TASK PROMPT:
Please count the lines in the entries below that include the word "Institutes", and give only the number.

RECORDS FOR THIS EXERCISE:
****
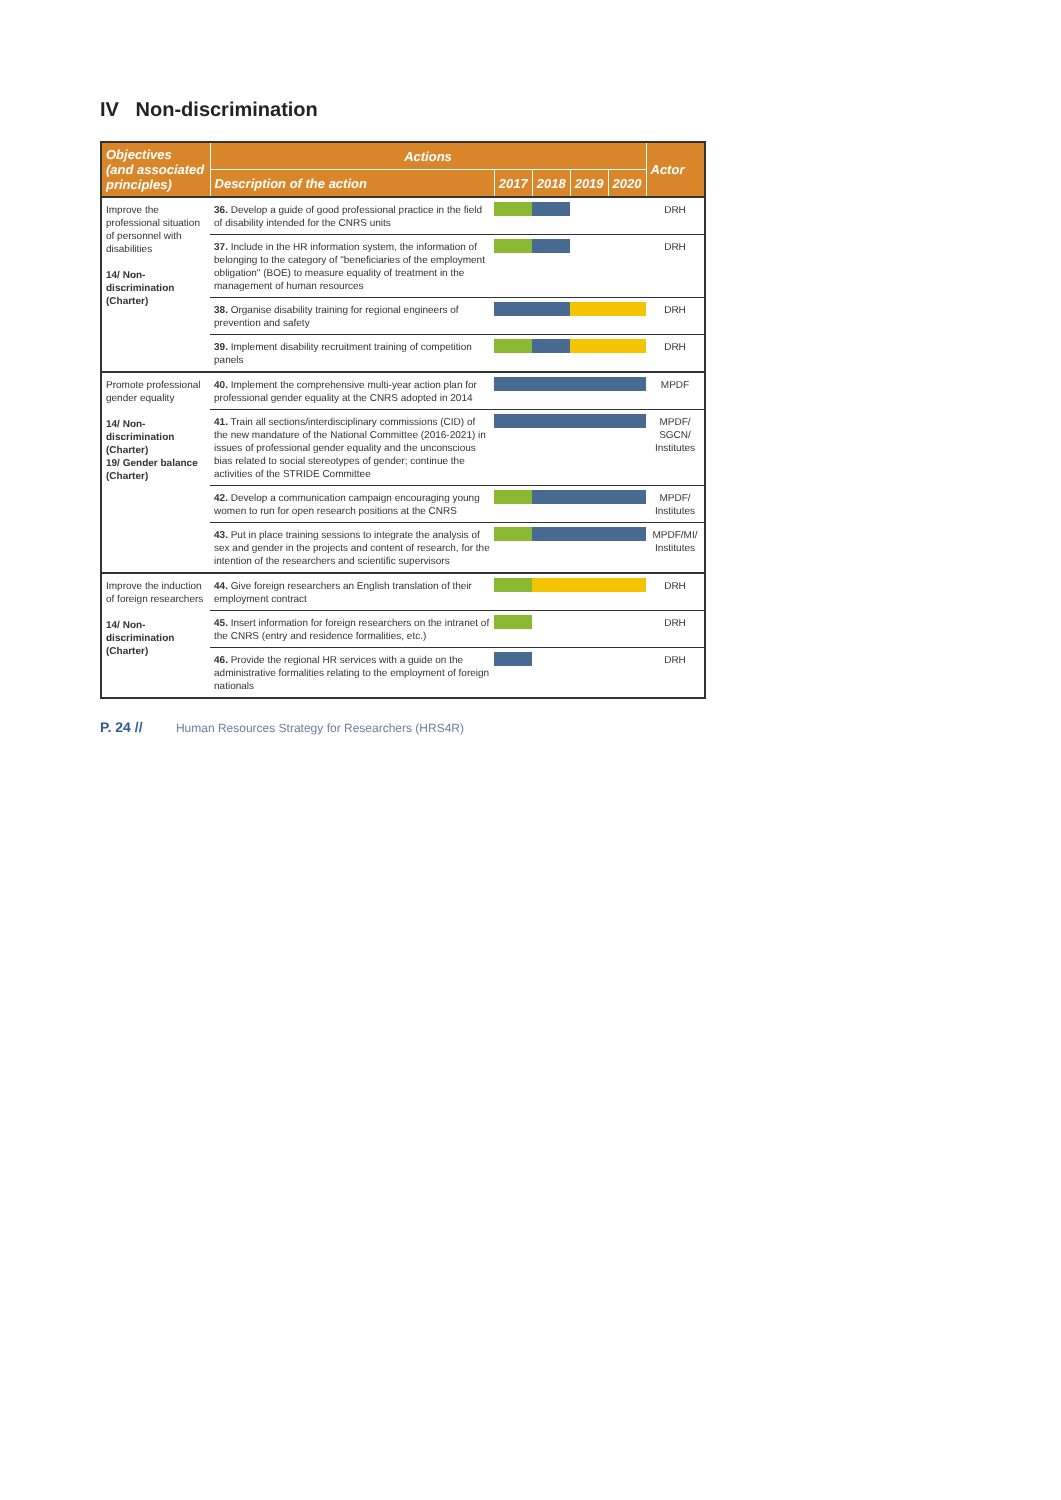IV Non-discrimination
| Objectives (and associated principles) | Actions | | | | | Actor |
| --- | --- | --- | --- | --- | --- | --- |
| | Description of the action | 2017 | 2018 | 2019 | 2020 | |
| Improve the professional situation of personnel with disabilities 14/ Non-discrimination (Charter) | 36. Develop a guide of good professional practice in the field of disability intended for the CNRS units | | | | | DRH |
| | 37. Include in the HR information system, the information of belonging to the category of "beneficiaries of the employment obligation" (BOE) to measure equality of treatment in the management of human resources | | | | | DRH |
| | 38. Organise disability training for regional engineers of prevention and safety | | | | | DRH |
| | 39. Implement disability recruitment training of competition panels | | | | | DRH |
| Promote professional gender equality 14/ Non-discrimination (Charter) 19/ Gender balance (Charter) | 40. Implement the comprehensive multi-year action plan for professional gender equality at the CNRS adopted in 2014 | | | | | MPDF |
| | 41. Train all sections/interdisciplinary commissions (CID) of the new mandature of the National Committee (2016-2021) in issues of professional gender equality and the unconscious bias related to social stereotypes of gender; continue the activities of the STRIDE Committee | | | | | MPDF/ SGCN/ Institutes |
| | 42. Develop a communication campaign encouraging young women to run for open research positions at the CNRS | | | | | MPDF/ Institutes |
| | 43. Put in place training sessions to integrate the analysis of sex and gender in the projects and content of research, for the intention of the researchers and scientific supervisors | | | | | MPDF/MI/ Institutes |
| Improve the induction of foreign researchers 14/ Non-discrimination (Charter) | 44. Give foreign researchers an English translation of their employment contract | | | | | DRH |
| | 45. Insert information for foreign researchers on the intranet of the CNRS (entry and residence formalities, etc.) | | | | | DRH |
| | 46. Provide the regional HR services with a guide on the administrative formalities relating to the employment of foreign nationals | | | | | DRH |
P. 24 // Human Resources Strategy for Researchers (HRS4R)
****
ANSWER TO THIS TASK:
3